Each set of positive results will reinforce the validity of Inovio's DNA medicines platform, sowing the seeds for future growth via other pipeline projects and new collaborations. Look for announcements regarding new manufacturing collaborations to get a reading on where the company expects to be a year from now. And remember that its coronavirus vaccine is just one interesting project out of many in Inovio's pipeline.
GlaxoSmithKline (NYSE: GSK) is the master of coronavirus collaboration, boasting a myriad of research partnerships and joint development pacts with small biotechs like Vir Biotechnology (NASDAQ: VIR) as well as major competitors like Sanofi (NASDAQ: SNY). While GlaxoSmithKline's stock has yet to recover from the March crash, the company's deep integrations with other vaccine developers leave it strongly positioned for future growth.
At the heart of GlaxoSmithKline's coronavirus strategy is its adjuvant system to boost immune responses, which it claims will reduce the total amount of prophylactic required for an effective dose. Management aims to manufacture at least a billion doses of the adjuvant in 2021, paving the way for dozens of additional collaborations, each of which would be a potential upside for the company if successful. The company's newest collaboration is with Medicago (TSX: MDG), a biotech which produces virus-like particles that GSK hopes to combine with its adjuvant to produce a highly effective -- and highly dose-efficient -- vaccine. This is the second joint vaccine effort to use GSK's adjuvant system, with an earlier collaboration with Clover Biopharmaceuticals having started in June.
Be vigilant for direct investment in or acquisition of smaller collaborators, both of which would be a strong signal that GlaxoSmithKline sees those joint projects as providing revenue down the road.
Moderna (NASDAQ: MRNA) is one of the hottest stocks in biotech, thanks to its tremendous growth and early entry into the coronavirus prevention race. However, Moderna's stock may be overvalued as a result of early exuberance surrounding its coronavirus project, and biotech investors should beware that it is highly prone to large intraday fluctuations contingent on the news cycle.
Nonetheless, its abridged clinical trial process is moving rapidly and with relatively few stumbles; Moderna even launched started its phase 3 trial for vaccine efficacy earlier this week.

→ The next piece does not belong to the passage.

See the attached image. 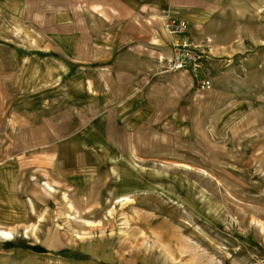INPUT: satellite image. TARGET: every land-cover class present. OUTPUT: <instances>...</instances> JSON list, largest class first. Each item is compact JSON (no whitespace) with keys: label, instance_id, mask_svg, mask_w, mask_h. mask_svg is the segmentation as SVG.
Here are the masks:
<instances>
[{"label":"rangeland","instance_id":"obj_1","mask_svg":"<svg viewBox=\"0 0 264 264\" xmlns=\"http://www.w3.org/2000/svg\"><path fill=\"white\" fill-rule=\"evenodd\" d=\"M192 1L211 13L200 25L208 33L194 43L199 68L173 71L159 61L168 54L155 55L162 66L152 92L163 106L129 134L126 165L141 166L152 182L127 170L117 178L91 157L87 170L65 178L59 153L51 154L56 175L45 176L32 156L26 185L15 181L21 193L0 202V228L14 235L0 236V264H264V0ZM7 43L0 46V119L12 115L26 139L0 121V160L34 145L26 141L33 99L22 98L33 75L17 85ZM23 106L30 121L18 117ZM83 172L89 177L80 187Z\"/></svg>","mask_w":264,"mask_h":264},{"label":"crops","instance_id":"obj_2","mask_svg":"<svg viewBox=\"0 0 264 264\" xmlns=\"http://www.w3.org/2000/svg\"><path fill=\"white\" fill-rule=\"evenodd\" d=\"M210 18L208 9L185 0H0V46L16 42L7 46L18 61L14 80L20 88L26 75H33L31 93L22 92V98L31 94L34 119L26 140L34 145L19 146L22 156L0 160V202L21 193L15 181L26 185L32 156L45 176L51 170L56 175L51 154L59 153L65 178L72 169L87 170L91 157L97 169L106 166L117 178L126 179L127 170L132 178L152 182L141 166L126 163L129 134L163 106L152 92L162 66L154 57L163 52L170 57L177 40L198 43L200 34L208 33L200 25ZM170 19L187 23V31L168 33ZM29 115L23 106L18 117L25 122ZM12 120V115L0 119L25 141L26 127L19 121L15 127ZM74 154L80 155L75 162ZM84 173L76 175L80 187L89 177Z\"/></svg>","mask_w":264,"mask_h":264},{"label":"built area","instance_id":"obj_3","mask_svg":"<svg viewBox=\"0 0 264 264\" xmlns=\"http://www.w3.org/2000/svg\"><path fill=\"white\" fill-rule=\"evenodd\" d=\"M166 28L170 34H182L187 30V26L182 21L170 19L166 23ZM201 52L190 42L176 43L170 57H159L160 62L166 61L168 69L173 71L196 72L201 60Z\"/></svg>","mask_w":264,"mask_h":264},{"label":"bare ground","instance_id":"obj_4","mask_svg":"<svg viewBox=\"0 0 264 264\" xmlns=\"http://www.w3.org/2000/svg\"><path fill=\"white\" fill-rule=\"evenodd\" d=\"M186 24V26H187V28H188V25H187V23H185ZM168 31V30H167ZM169 33V32H168ZM172 35H174V34H172ZM176 35H178V34H176ZM186 42H190V41H186ZM176 43H179V42H176ZM193 46H197L196 44H194V43H192V42H190ZM183 166H185V167H187V168H192V167H190L189 165H187V164H183ZM45 189L46 190H50V191H55V188L50 184V183H45ZM126 198V197H125ZM124 198V199H125ZM129 198V197H128ZM66 199H68L67 198V196H66ZM71 217V216H70ZM262 229H263V232H264V225H262ZM81 234V233H80ZM0 236L1 237H4V238H6V239H11V238H13L14 237V235H13V230H4V229H1L0 228Z\"/></svg>","mask_w":264,"mask_h":264}]
</instances>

Based on preliminary data from its phase 1 trials, the candidate didn't cause any life-threatening side effects, and research subjects exhibited formidable antibody levels after vaccination, though it's still unclear whether they'll be fully protected from infection.

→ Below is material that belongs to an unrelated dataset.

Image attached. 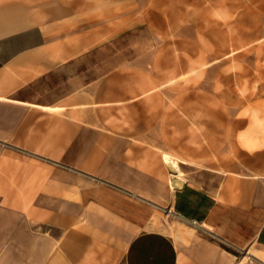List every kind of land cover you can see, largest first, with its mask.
I'll return each instance as SVG.
<instances>
[{"label": "crops", "instance_id": "1", "mask_svg": "<svg viewBox=\"0 0 264 264\" xmlns=\"http://www.w3.org/2000/svg\"><path fill=\"white\" fill-rule=\"evenodd\" d=\"M250 1L240 23L264 34V0ZM43 3L0 0V207L35 225L42 264H235L245 252L264 264V149L249 173L173 187L156 153L172 147L157 131L173 107L156 91L155 44L124 58L106 15L77 22ZM167 209L197 234L185 257Z\"/></svg>", "mask_w": 264, "mask_h": 264}, {"label": "rangeland", "instance_id": "2", "mask_svg": "<svg viewBox=\"0 0 264 264\" xmlns=\"http://www.w3.org/2000/svg\"><path fill=\"white\" fill-rule=\"evenodd\" d=\"M43 5L45 10L57 9L60 16L75 9L77 22H98L106 15L109 41L129 49L124 58H133L155 44L154 70L150 69L156 75V91L163 94L165 90V106L173 107L170 130L157 131L170 134L172 147H156L169 181L172 170L166 154L180 163L182 182L186 177L201 178L206 172L211 175L212 169L249 173L252 163L259 165L264 149V112H260L264 106V49H260L264 34L249 24L254 18L248 17L247 26L240 23L245 10L258 2L44 0ZM109 52L116 57L115 49ZM237 101L240 107L234 114ZM178 107H187V113ZM234 119L246 121L237 129L232 125ZM169 213L167 209L162 226L180 240L183 255L189 254L197 234L189 228L191 224ZM35 231V225L20 213L0 207V264H42V257L37 256L45 253L46 245L42 238L37 245ZM235 264L260 263L245 252Z\"/></svg>", "mask_w": 264, "mask_h": 264}, {"label": "bare ground", "instance_id": "3", "mask_svg": "<svg viewBox=\"0 0 264 264\" xmlns=\"http://www.w3.org/2000/svg\"><path fill=\"white\" fill-rule=\"evenodd\" d=\"M239 107H240V103L237 101V104L234 106L232 113L234 114L238 113ZM245 121L239 122L234 119L233 120V124L235 125L234 127L238 129L241 123H244ZM165 161L171 167V170H172L171 178H170L172 186L176 187V186L181 185L182 180L180 178V174H181L180 163L175 158L171 157L168 154L165 155Z\"/></svg>", "mask_w": 264, "mask_h": 264}]
</instances>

Importantly, Moderna secured an additional $472 million in funding from the U.S. government to support late-stage development, for a total of $955 million. That means the candidate's primary barriers to success are its safety and efficacy, rather than financial or business constraints. Future data disclosures and cash infusions are additional opportunities for growth, and it wouldn't be too surprising if the company continued to expand rapidly throughout the rest of the year.